The wall

On le connait tous, et on l’anticipe tous. Il frappe généralement après les vacances. Et celui des enfants est particulièrement solide.

L’euphorie des vacances de mi-tour est passée. L’adrénaline retombe. Il faut refaire le deuil de la présence de l’être aimé. Il faut apprivoiser à nouveau la solitude. On a l’impression que tout le chemin parcouru pendant la première partie du déploiement est à recommencer.

De mon côté, je croyais sincèrement l’éviter. Après tout, c’est le printemps, le temps est censé se radoucir, les journées rallongent, on prépare le déménagement, les vacances d’été se pointent le bout du nez, mais surtout il ne reste que 4 mois à ce qu’on prépare depuis 3 ans! Quel bonheur!

Malheureusement, il neige encore, on gèle comme en plein mois de janvier et l’horaire est surchargé… Alors que ce dernier point devrait faire passer le temps plus vite, il siphonne au contraire tout l’air nécessaire pour respirer!

Cerise sur le sunday : il faut gérer les émotions des filles qui vivent durement le 2e départ de leur Papa.

Audrey s’ennuie et dit ouvertement que son père lui manque. Elle est plus colleuse, a la larme facile, mais heureusement, des câlins et des mots doux la consolent facilement.

Sofia, par contre… la perte d’un cheveu peut déclencher une crise de larmes! Imaginer la mort d’une mouche, un Grand-Papa qui ne peut rester à coucher ou sa soeur qui refuse de partager un jouet… *soupir*. Une crise n’attend pas l’autre.

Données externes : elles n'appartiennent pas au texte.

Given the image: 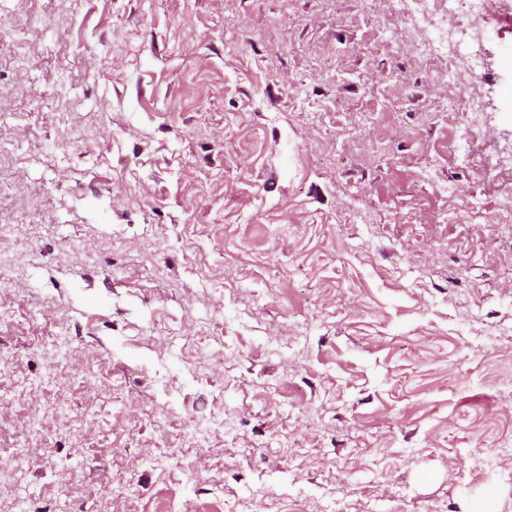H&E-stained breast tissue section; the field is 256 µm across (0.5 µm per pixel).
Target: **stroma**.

Mais, vous continuez à avancer! Vous écoutez tout le monde autour de vous, qui trouve aussi une bonne raison de se plaindre. Si par malheur vous manquez de compassion, on vous répond « Ah, mais toi, c’est pas pareil! T’es faite forte! ». À quoi vous avez juste envie de répliquer « Va chi** ».

Alors vous savez que vous venez de frapper « le mur ». Vous réalisez que vous avez les deux pieds dedans. Et vous savez qu’il ne vous reste plus qu’à le traverser.

Et ce n’est pas parce que vous êtes forts, que vous n’avez pas le droit de verser une larme ou de trouver ça difficile. Être « fait fort » signifie seulement que vous allez vous relever. Que vous savez que vous êtes capable de passer au travers! Et que la seule reconnaissance de ce mur vous permettra de l’anéantir.

Alors, une bonne douche, un « chick flick », du chocolat et demain sera un autre jour 🙂

 

Lyne
Maman, spécialiste en finances personnelles, blogueuse.

8 Comments

  1. Tu as le droit d’avoir des moments plus difficiles. Être forte, c’est aussi reconnaître que parfois, il faut prendre soin de soi et qu’on a le droit d’être triste ou en colère. Je te souhaite une belle journée demain 🙂

  2. Et quand on a le mur dans la face, on peut demander de l’aide pour le briser et passer au travers! Bonne chance et donne toi le droit d’ouvrir ta soupape! Belle et bonne journée demain! 🙂

  3. Quezako : chick flick??? où comment contourner tout ce chagrin en se fixant sur un mot étrange et rigolo… bienvenue dans le monde des « toi c’est pas pareil… », monde impitoyable, fait de dimensions parallèles où les murs des uns sont souvent invisibles pour les autres, où même achille n’a pas de talon, et où les colosses reposent sur des pieds en béton… change de bande dessinée et autorise toi de chouiner, de craquer, de râler, de crier, de flancher… d’autant plus que tu es bien placée pour savoir que biensur, tu te relèveras et tu surmonteras! Mais après tout le reste…

    1. Chick Flick : film de filles 😉 Donc, généralement d’amour ou à faire brailler 😉

      Merci pour ton commentaire Virginie 🙂 Très bonne analogie!